Check each line of the entries below for the word "approximately", and copy the lines that have it.

• [Records for this exercise]
# # # # # # #
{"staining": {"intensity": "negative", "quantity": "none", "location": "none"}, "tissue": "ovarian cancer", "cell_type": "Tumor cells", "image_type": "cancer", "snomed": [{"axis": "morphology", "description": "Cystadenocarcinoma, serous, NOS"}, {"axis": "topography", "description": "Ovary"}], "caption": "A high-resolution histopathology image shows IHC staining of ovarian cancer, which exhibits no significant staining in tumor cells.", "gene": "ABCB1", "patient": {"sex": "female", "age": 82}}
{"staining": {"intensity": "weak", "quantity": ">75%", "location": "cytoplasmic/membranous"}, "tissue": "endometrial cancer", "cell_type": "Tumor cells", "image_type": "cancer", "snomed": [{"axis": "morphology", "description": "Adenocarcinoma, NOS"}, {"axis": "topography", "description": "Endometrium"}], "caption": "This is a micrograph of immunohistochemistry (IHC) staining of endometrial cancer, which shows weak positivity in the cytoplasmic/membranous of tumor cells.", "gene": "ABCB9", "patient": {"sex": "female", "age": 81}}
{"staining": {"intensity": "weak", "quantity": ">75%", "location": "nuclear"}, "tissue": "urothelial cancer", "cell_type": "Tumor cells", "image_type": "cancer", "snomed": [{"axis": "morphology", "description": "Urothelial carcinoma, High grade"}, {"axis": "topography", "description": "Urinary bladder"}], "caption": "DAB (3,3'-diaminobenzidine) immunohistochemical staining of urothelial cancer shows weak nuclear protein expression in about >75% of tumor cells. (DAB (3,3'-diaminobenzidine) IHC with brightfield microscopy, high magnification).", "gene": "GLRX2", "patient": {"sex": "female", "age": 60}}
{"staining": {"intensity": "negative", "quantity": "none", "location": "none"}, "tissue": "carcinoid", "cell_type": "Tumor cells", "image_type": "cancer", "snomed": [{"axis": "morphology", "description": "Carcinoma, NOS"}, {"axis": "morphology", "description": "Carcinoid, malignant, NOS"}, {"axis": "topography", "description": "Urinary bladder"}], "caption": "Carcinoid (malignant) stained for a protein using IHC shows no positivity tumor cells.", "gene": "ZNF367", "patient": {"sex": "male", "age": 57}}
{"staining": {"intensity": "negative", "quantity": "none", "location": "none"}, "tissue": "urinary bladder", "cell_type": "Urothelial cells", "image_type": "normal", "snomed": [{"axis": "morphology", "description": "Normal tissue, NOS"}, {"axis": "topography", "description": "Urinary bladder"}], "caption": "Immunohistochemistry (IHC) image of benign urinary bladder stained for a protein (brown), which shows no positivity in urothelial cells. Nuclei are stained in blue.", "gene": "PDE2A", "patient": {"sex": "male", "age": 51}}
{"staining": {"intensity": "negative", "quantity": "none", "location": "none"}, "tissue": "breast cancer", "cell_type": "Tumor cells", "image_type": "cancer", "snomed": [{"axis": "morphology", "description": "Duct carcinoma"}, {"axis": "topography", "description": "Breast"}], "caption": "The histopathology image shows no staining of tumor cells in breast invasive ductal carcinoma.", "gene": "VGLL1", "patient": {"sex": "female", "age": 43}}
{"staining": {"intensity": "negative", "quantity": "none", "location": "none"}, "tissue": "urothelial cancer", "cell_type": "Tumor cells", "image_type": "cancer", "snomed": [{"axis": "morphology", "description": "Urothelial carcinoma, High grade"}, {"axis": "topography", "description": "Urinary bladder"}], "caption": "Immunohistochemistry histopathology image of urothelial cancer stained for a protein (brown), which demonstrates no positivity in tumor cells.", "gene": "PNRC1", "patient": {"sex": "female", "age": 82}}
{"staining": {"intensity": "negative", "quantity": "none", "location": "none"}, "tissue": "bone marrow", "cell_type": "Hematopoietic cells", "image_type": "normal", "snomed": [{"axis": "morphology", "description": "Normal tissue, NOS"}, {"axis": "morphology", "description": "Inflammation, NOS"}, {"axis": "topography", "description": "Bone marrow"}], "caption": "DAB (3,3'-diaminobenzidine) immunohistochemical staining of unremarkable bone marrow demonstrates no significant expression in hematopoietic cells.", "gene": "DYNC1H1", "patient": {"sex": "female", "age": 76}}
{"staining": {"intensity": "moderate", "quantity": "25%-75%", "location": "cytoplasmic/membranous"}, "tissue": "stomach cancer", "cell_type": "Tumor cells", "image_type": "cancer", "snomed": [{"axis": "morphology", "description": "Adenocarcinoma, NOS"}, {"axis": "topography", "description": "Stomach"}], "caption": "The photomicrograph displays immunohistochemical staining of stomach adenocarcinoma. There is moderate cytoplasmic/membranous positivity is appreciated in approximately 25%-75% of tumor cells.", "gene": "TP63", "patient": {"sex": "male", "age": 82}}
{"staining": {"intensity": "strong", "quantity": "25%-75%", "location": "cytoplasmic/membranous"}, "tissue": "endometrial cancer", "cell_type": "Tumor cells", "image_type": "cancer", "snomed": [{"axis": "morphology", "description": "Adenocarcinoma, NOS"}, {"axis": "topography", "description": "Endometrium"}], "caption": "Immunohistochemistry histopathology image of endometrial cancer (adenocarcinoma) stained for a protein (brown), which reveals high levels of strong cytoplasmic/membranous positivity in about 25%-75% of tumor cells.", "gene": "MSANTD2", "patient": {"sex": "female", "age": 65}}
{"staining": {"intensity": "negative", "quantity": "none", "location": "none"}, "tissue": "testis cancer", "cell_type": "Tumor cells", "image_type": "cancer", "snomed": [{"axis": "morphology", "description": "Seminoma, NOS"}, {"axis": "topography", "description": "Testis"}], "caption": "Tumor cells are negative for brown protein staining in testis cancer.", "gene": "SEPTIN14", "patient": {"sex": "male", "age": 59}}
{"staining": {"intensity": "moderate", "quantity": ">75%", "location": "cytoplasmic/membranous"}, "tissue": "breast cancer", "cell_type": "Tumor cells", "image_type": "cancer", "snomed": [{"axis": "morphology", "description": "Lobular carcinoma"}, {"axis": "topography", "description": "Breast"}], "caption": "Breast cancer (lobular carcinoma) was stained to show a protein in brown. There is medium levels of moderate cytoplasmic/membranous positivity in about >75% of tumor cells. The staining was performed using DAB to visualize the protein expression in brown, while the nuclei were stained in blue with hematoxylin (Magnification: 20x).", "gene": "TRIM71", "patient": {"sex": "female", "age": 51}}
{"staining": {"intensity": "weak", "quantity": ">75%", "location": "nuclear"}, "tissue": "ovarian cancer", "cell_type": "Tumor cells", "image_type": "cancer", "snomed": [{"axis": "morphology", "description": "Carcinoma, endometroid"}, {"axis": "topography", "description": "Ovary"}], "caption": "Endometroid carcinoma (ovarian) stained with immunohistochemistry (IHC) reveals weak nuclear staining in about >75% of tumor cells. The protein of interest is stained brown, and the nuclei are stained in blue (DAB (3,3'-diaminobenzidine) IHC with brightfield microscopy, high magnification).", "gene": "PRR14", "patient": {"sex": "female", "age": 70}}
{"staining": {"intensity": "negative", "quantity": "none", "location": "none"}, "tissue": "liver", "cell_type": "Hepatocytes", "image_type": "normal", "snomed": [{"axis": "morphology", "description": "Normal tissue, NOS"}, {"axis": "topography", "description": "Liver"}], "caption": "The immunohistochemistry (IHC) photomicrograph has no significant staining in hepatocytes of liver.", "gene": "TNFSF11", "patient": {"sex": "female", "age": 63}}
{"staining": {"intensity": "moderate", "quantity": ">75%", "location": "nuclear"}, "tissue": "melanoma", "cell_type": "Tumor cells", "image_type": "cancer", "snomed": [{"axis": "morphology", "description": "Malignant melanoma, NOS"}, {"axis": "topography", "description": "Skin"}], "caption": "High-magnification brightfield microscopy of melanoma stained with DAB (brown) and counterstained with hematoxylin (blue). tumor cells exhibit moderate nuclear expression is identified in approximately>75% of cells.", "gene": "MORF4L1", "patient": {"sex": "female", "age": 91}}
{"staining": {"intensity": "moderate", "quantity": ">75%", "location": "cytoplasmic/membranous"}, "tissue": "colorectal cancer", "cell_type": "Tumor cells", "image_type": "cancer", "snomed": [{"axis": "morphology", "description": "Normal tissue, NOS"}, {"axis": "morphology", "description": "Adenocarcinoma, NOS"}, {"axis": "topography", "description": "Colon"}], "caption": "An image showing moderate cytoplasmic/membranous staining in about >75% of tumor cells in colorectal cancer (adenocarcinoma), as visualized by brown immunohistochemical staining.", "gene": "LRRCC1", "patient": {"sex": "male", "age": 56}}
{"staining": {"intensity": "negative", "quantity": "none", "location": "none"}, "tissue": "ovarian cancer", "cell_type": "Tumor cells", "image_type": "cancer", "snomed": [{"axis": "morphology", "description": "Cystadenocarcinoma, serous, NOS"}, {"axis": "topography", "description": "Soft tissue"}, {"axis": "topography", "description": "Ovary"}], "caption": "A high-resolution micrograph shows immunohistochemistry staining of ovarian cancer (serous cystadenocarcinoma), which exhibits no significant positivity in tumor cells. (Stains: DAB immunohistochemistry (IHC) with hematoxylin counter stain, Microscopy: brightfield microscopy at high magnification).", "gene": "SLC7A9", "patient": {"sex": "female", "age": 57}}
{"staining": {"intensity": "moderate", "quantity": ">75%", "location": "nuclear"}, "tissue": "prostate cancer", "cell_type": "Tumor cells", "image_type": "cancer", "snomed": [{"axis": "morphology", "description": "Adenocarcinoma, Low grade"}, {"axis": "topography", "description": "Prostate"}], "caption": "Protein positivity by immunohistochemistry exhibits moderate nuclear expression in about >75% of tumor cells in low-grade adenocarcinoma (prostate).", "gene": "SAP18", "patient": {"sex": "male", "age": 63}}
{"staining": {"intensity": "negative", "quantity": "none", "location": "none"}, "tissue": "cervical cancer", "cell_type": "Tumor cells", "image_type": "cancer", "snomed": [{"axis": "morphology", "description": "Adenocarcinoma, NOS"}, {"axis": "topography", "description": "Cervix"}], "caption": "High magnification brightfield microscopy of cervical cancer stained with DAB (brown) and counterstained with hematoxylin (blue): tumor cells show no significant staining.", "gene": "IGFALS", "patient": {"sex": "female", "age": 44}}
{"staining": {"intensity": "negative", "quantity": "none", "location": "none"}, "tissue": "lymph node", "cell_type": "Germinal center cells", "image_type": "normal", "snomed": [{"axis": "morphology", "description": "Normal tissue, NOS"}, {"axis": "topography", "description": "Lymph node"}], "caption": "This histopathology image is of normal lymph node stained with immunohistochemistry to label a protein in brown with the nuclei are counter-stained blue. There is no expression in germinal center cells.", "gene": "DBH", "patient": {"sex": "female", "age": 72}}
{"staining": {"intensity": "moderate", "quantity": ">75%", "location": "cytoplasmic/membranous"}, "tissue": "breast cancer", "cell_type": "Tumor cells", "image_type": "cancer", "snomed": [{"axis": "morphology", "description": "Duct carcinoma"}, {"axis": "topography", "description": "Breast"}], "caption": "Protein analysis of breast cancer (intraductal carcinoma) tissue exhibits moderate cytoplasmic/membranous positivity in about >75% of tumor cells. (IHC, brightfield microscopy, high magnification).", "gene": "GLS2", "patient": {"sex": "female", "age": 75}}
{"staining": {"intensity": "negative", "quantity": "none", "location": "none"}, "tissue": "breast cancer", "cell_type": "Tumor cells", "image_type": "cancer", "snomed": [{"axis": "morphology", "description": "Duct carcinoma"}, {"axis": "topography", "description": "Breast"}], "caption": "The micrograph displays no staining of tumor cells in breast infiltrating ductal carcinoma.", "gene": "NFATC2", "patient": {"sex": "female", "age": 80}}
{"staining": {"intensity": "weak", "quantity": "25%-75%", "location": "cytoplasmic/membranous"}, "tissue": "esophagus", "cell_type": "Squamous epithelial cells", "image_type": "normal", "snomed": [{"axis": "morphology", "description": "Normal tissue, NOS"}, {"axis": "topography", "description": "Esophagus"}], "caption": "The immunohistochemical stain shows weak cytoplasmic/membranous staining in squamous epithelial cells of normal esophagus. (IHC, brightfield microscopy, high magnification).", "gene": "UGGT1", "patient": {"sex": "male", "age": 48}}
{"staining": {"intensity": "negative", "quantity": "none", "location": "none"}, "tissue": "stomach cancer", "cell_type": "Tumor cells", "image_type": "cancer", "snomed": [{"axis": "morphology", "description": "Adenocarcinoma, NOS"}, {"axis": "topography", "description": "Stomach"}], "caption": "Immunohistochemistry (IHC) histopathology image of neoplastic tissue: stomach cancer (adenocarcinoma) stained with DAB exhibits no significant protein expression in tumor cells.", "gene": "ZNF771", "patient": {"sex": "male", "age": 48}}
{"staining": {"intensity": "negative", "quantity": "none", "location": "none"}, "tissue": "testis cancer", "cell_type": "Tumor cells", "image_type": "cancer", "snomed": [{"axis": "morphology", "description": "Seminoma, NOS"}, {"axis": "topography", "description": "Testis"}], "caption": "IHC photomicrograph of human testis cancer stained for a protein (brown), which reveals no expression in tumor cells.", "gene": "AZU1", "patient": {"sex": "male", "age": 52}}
# # # # # # #
• [Finished task]
{"staining": {"intensity": "moderate", "quantity": "25%-75%", "location": "cytoplasmic/membranous"}, "tissue": "stomach cancer", "cell_type": "Tumor cells", "image_type": "cancer", "snomed": [{"axis": "morphology", "description": "Adenocarcinoma, NOS"}, {"axis": "topography", "description": "Stomach"}], "caption": "The photomicrograph displays immunohistochemical staining of stomach adenocarcinoma. There is moderate cytoplasmic/membranous positivity is appreciated in approximately 25%-75% of tumor cells.", "gene": "TP63", "patient": {"sex": "male", "age": 82}}
{"staining": {"intensity": "moderate", "quantity": ">75%", "location": "nuclear"}, "tissue": "melanoma", "cell_type": "Tumor cells", "image_type": "cancer", "snomed": [{"axis": "morphology", "description": "Malignant melanoma, NOS"}, {"axis": "topography", "description": "Skin"}], "caption": "High-magnification brightfield microscopy of melanoma stained with DAB (brown) and counterstained with hematoxylin (blue). tumor cells exhibit moderate nuclear expression is identified in approximately>75% of cells.", "gene": "MORF4L1", "patient": {"sex": "female", "age": 91}}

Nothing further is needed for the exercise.